T—Tragedy or Triumph?

In closing this study of the life and activities of John the Baptist, it may be well to attempt some sort of evaluation of the work accomplished.

At first glance, the story of John the Baptist's life may seem to resolve itself into something of a tragedy. To start so well ... to undertake such an important, God-given work ... to be the forerunner of Jesus Christ—but then to end it all in such an inglorious way! Mark 6:27-29 tells of John's execution: "And when his disciples heard thereof, they came and took up his corpse, and laid it in a tomb." Certainly, all this seems like a tragedy.

But if we take a few moments to list some of the actual accomplishments of John the Baptist, what at first seems like a tragedy may turn out to be a real triumph. Note the following:

(1) John the Baptist completed his mission as the forerunner of Jesus Christ. In this he stirred up religious interest, which had become dormant. He revived the messianic expectancy among the people, by proclaiming: "Repent ye; for the kingdom of heaven is at hand" (Matt. 3:2). He publicly pointed to Jesus as the "coming One." (See John 1:29-34.)

(2) John the Baptist fulfilled two very important popular expectations:

  • "Behold, I send my messenger, and he shall prepare the way before me" (Mai. 3:1).
  • The reappearance of Elijah. (See Matt. 11:14.)

(3) John the Baptist started what may be termed a "chain reaction," which provided (either directly or indirectly) six important disciples for Jesus Christ: Andrew and John; Peter and James; Philip and Nathanael. (See John 1:35-51.)
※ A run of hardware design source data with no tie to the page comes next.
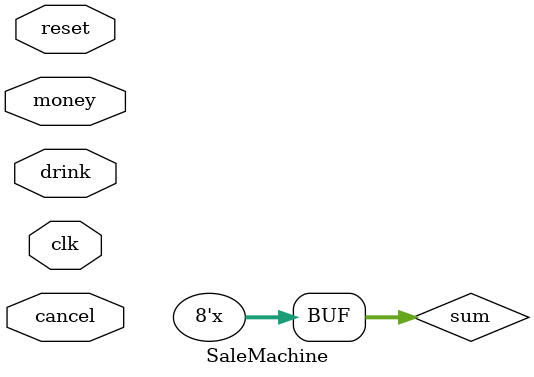
<source format=v>
module SaleMachine( clk, reset, cancel, money, drink ) ;
input clk, reset, cancel ;
input [7:0] money, drink ;

reg keepmoney ;
reg [1:0] state, next_state ;
reg [7:0] sum, exchange ;

parameter S0 = 2'd0 ;
parameter S1 = 2'd1 ;
parameter S2 = 2'd2 ;
parameter S3 = 2'd3 ;

parameter tea = 8'd10 ;
parameter coke = 8'd15 ;
parameter coffee = 8'd20 ;
parameter milk = 8'd25 ;

always@( posedge clk ) begin
	if ( reset == 1'b1 ) begin
		state <= S0 ;
		keepmoney <= 1'b0 ; // S1的時候用來確認要不要繼續投錢
	end
	else 
		state <= next_state ;
end

always@( state ) begin
	case( state )
		S0 :
		begin
			if ( keepmoney == 1'b0 ) begin
				exchange = 8'b0 ;
				sum = 8'b0 ; // state變成0的時候就是沒錢!
			end
		end
		S1 : 			// 顯示可買的飲料唷
		begin
			if ( sum >= milk ) 
				$display( "drink: tea coke coffee milk\n" ) ;
			else if ( sum >= coffee )
				$display( "drink: tea coke coffee\n" ) ;
			else if ( sum >= coke )
				$display( "drink: tea coke\n" ) ;
			else if ( sum >= tea )
				$display( "drink: tea\n" ) ;
			else
				$display( "total: %d dollars, money is not enough!\n", money, sum ) ;
		end	
		S2 :
		begin
			if ( sum >= drink ) begin
				if ( drink == tea )
					$display( "tea out\n" ) ;
				else if ( drink == coke )
					$display( "coke out\n" ) ;
				else if ( drink == coffee ) 
					$display( "coffee out\n" ) ;
				else if ( drink == milk )
					$display( "milk out\n" ) ;
				else
					; // 沒選飲料就沒事!
			end
			else if ( sum < drink ) begin
				if ( drink == tea )
					$display( "choose tea, but money is not enough!" ) ;
				else if ( drink == coke )
					$display( "choose coke, but money is not enough!" ) ;
				else if ( drink == coffee ) 
					$display( "choose coffee, but money is not enough!" ) ;
				else if ( drink == milk )
					$display( "choose milk, but money is not enough!" ) ;
				else
					; // 沒選飲料就沒事!
			end	
		end
		S3 :
		begin
			exchange = sum - drink ;
			if ( sum < drink )
				$display( "exchange %d dollars\n", sum ) ;
			else
				$display( "exchange %d dollars\n", exchange ) ;
		end
	
	endcase
end

always@( state or money or drink or sum ) begin
	case(state)
		S0 : 
		begin
			sum = sum + money ;
			if ( cancel ) begin// 取消不要買了 要退錢-->S3
				$display( "Cancel! coin: %d, total: %d dollars\n", money, sum ) ;
				next_state = S3 ;
				keepmoney = 1'b0 ;
			end
			else if ( sum < tea ) begin // 買不起要再投錢
				if ( money != 8'd0 )
					$display( "coin: %d, total: %d dollars", money, sum ) ;
				next_state = S0 ;
			end
			else begin
				next_state = S1 ;
				if ( money != 8'd0 )
					$display( "coin: %d, total: %d dollars", money, sum ) ;
			end
			
		end
		S1 : // 看有沒有選飲料-->沒選(要再投錢),選了(給飲料)
		begin
			if ( drink == 8'd0 ) begin
				keepmoney = 1'b1 ;
				next_state = S0 ;
			end
			else begin
				next_state = S2 ;
				keepmoney = 1'b0 ; // 選飲料-->花錢了!
			end
		end
		S2 :
			next_state = S3 ;
		S3 :
			next_state = S0 ;
	endcase
end

endmodule
</source>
(4) John the Baptist brought to a close the old order, and opened the way for the new order. The old way of "Moses and the law" gave place to the new way of "grace and truth" through Jesus Christ. (See John 1:17.)

Questions for Lesson 2

Historical Questions:
  1. Using your own words, tell briefly the story of John the Baptist's birth. Bring out some of the outstanding features, just as though you were writing a newspaper report of this important happening.
  2. "What was the great message of John the Baptist? Mention some of the methods he adopted to give special emphasis to this message.
  3. What did John the Baptist say about Jesus? Quote some actual statements, with Scripture references, and a brief explanation of each.
  4. How would you explain John the Baptist as a fulfillment of the popular expectation regarding the reappearance of Elijah?
  5. Why was John the Baptist put in prison? Briefly explain the circumstances, and state what finally happened to him. Did John's tragic death mark the end of the Baptist movement?
Metaphysical Questions:
  1. What does John the Baptist represent in our consciousness? Explain fully.
  2. How is intellectual consciousness related to spiritual consciousness? Explain briefly how a study of John the Baptist helps us to understand this relationship.
  3. What is meant by the statement: "He must increase, but I must decrease" (John 3:30)? How does this apply in our experience?
  4. Explain briefly the connection between water baptism and denial.
  5. What is meant by the term forerunner as applied to John the Baptist? How is this related to our own spiritual development?